Стучу ногой. Жена, принимай хозяина! Бегом!
Ногой? Кость, одетая в гнилой ботинок. Вместо брюк — дырявая полуистлевшая тряпка, сквозь которую также видны кости, бедренные, надколенники, берцовые, какие там еще… Что со мной? Неожиданно в голове восстанавливается нелепая картинка, та самая, явившаяся причиной шока. Подношу к лицу руки и снова вижу — как и там, на набережной, — заплесневевшие фаланги пальцев, без кожи, без мяса, голые, тонкие, отвратительные. Кто я?
На стук не отвечают. Исступленно колочу, ногой и рукой одновременно. Дерево тяжко стонет, готовясь покорно разлететься на куски. Нет, крушить не стоит — свое ведь, не чужое. Дергаю за ручку — обламывается. Ага, услышала, забегала, дурочка моя дрессированная! Поправляю пиджак, вернее то, что было когда-то пиджаком, стряхиваю с лохмотьев землю, жду. Открывает незнакомый мужчина. В халате. Решительно стискивает пальцами пистолет. Глядит на меня и тут же роняет челюсть, резко начинает трястись, пятится, пятится. Будь все это не в бреду, я бы точно испугался — черного ствола, наставленного мне в грудь… Здравствуй, геноссе, — пытаюсь остаться вежливым, но только бестолково клацаю зубами. И вдруг получается вой — гулкий, протяжный. Гость уже не пятится, потому что утыкается спиной в вешалку, точно в висящую там шинель. С крючка падает фуражка. Очевидно, военная форма — его. Нашивки незнакомы. В каком же ты звании, доблестный боец Новой Гвардии? И почему ты в халате, камрад? И где моя жена? Где она, сука подзаборная, в какую щель уползла?
Переступаю порог. Привычно сворачиваю в коридор, оттолкнув этого жеребца, и вперед, мимо кабинета, мимо какой-то старухи, жмущейся у комнаты домработницы — к спальне, к нашей спальне. Стоп. Оглядываюсь. Старуха громко шепчет: «Нет, нет, не может быть!», а жеребец молчит, контра, язык проглотил со страху, смотрит на меня, забыв про пистолет. Вхожу. Постельное белье в призрачном свете торшера кажется багровым. Ага, ты все-таки здесь, пышечка! На своем рабочем месте, правильно. В ночной рубашке. Я тебе такую не покупал, интересная у тебя рубашечка. Что же ты мужа не встречаешь? Может, из-за чужих подштанников, валяющихся на ковре? Так ведь прибрать могла бы, не позориться. Или из кровати лень вылезать? Нет, вовсе не лень — вон как взвилась, выше метнувшейся по стенам тени, вон как запорхала, разметала по спальне волосы…

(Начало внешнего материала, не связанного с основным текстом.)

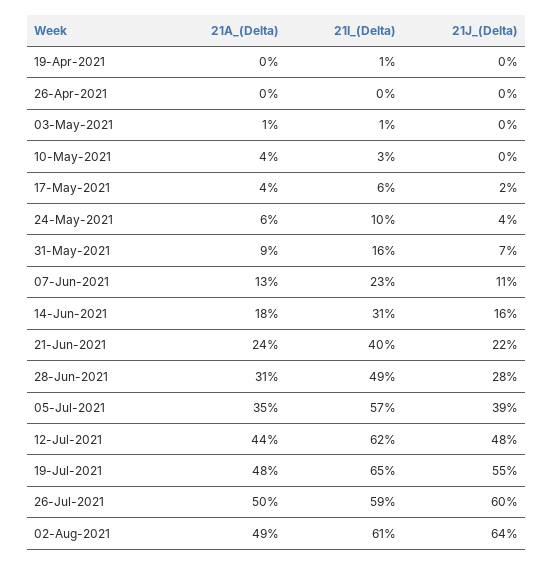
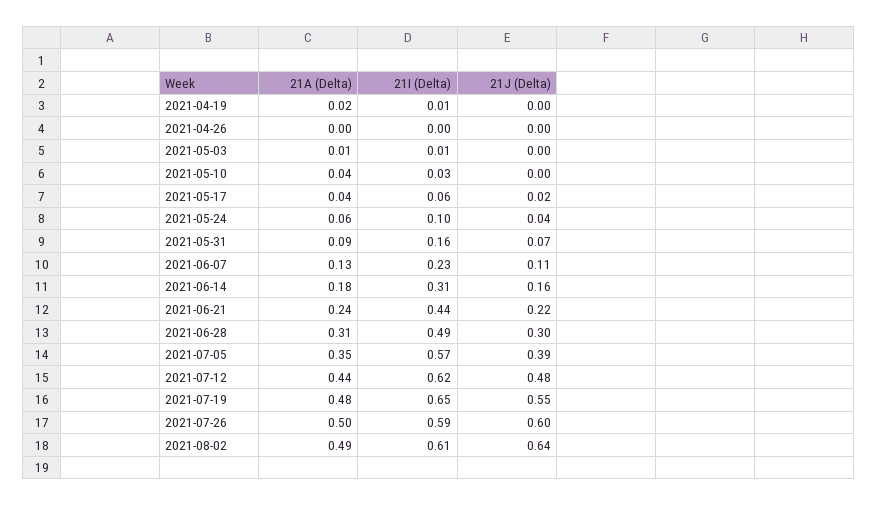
21A_(Delta), 19-Apr-2021: 0 -> 0.02
21I_(Delta), 21-Jun-2021: 0.4 -> 0.44
21J_(Delta), 28-Jun-2021: 0.28 -> 0.3

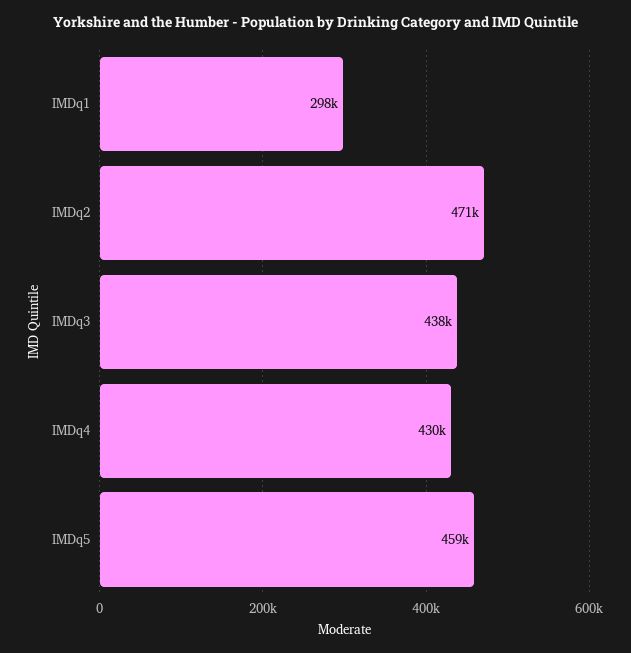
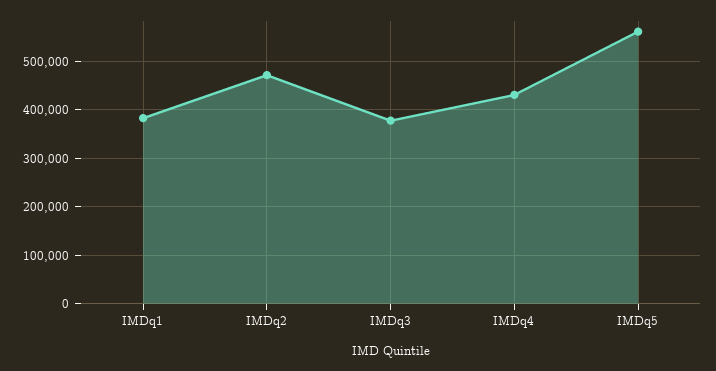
IMDq1: 298000 -> 380000
IMDq3: 438000 -> 380000
IMDq5: 459000 -> 560000

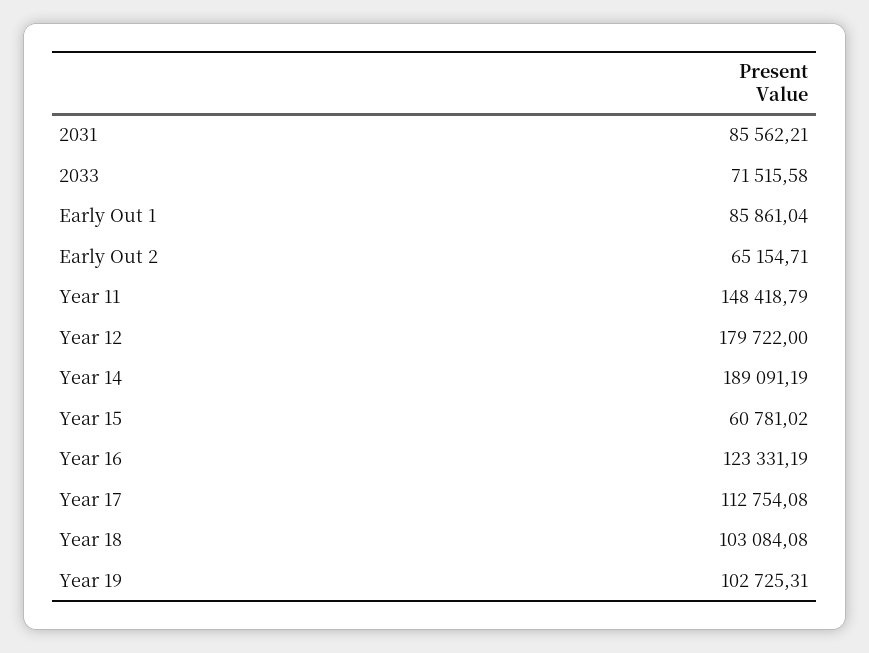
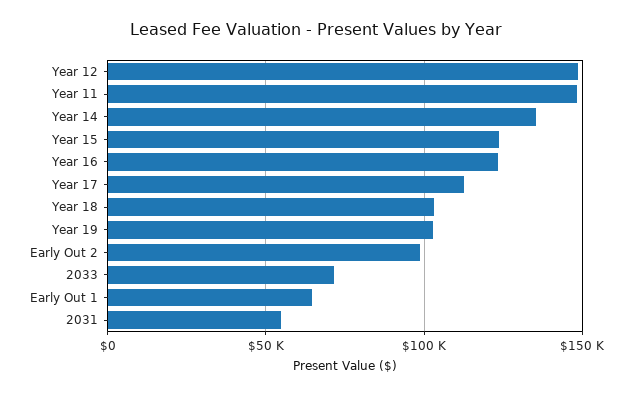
2031: 85562.21 -> 55000
Early Out 1: 85861.04 -> 65000
Early Out 2: 65154.71 -> 100000
Year 12: 179722 -> 150000
Year 14: 189091.19 -> 135000
Year 15: 60781.02 -> 125000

И прическа у нее другая. И похудела вроде бы, и с лицом что-то странное. Вообще, вся такая посвежевшая, помолодевшая — просто убить хочется. Убить… Надо же, как ее обновили, всего за один вечер! Эх, боец-жеребец, что мне теперь с вами обоими делать?.. Шагаю к ней. Визжит. Хочу поймать ее, жену свою бесстыжую. Но в комнате вдруг становится нестерпимо громко, что-то бьет меня в спину, что-то мелкое и подлое. Лопается стекло в старинном буфете — прямо напротив. И сразу тихо. Он в меня выстрелил, подкравшись сзади, твой офицер без подштанников! Как же так, он — в меня… Оборачиваюсь, понимая, что это все. Сейчас упаду. Сейчас проснусь, заору, переполненный благородным страхом. Безликий пес из обслуги вольет в меня глоток целительного пойла, а потом дотащит мое капризное тело до сортира, и мне будет хорошо, хорошо… Нет. Стою, не падаю. Не просыпаюсь. Пистолет в руке гостя оглушительно вздрагивает, второй раз ударив меня — в грудь — и тогда я поднимаю с пола осколок стекла. Моей костяной ладони совсем не больно, когда я втыкаю прозрачное треугольное лезвие в трепещущее горло. Белые полосы на халате стремительно исчезают — сверху вниз. «Витя, Витя!» — заходится криком жена. Мое имя не Витя, — говорю ей, — уже забыла, как мужа своего зовут? Но вместо фразы вновь получается вой, всего лишь бессильный вой. Я хватаю, наконец, ее за плечо, подтягиваю к себе — рвется прочь! Месит воздух свободной рукой, сдирая с меня ветхую ткань, обнажая мои грязно-серые ребра, и я с наслаждением бью ее по лицу.
Дрянь.
Она опрокидывается на спину и замолкает. Опять становится тихо. Впрочем, теперь слышно, как стонет в коридоре старуха: «Господи, за что? Зачем он явился, Господи, всю жизнь мне сломал, пьяница, недоделок чертов, даже подохнуть нормально не мог — зачем, зачем? Я же похоронила его, похоронила, Господи…» О ком она? Уставилась мутным взглядом в раскрытую дверь, не решаясь войти. Кто такая? Не имеет значения. Друг семьи мирно прилег на пол, это главное. Друг семьи пытается ползти куда-то, растопырив волосатые ноги, выгибаясь и натужно хрюкая. Он уже помочился под себя, он явно собирается выпустить из кишечника все лишнее. Пакостное существо. Выскочившая наружу мошна мелко дергается — это, это главное… Жена поднимается, шепча: «Витя, Витя, Витя…» — совсем сдурела, бесстыжая. Забыла, из какого дерьма тебя вытащили? Сжав костяшки пальцев, делаю шаг — к ней. Она…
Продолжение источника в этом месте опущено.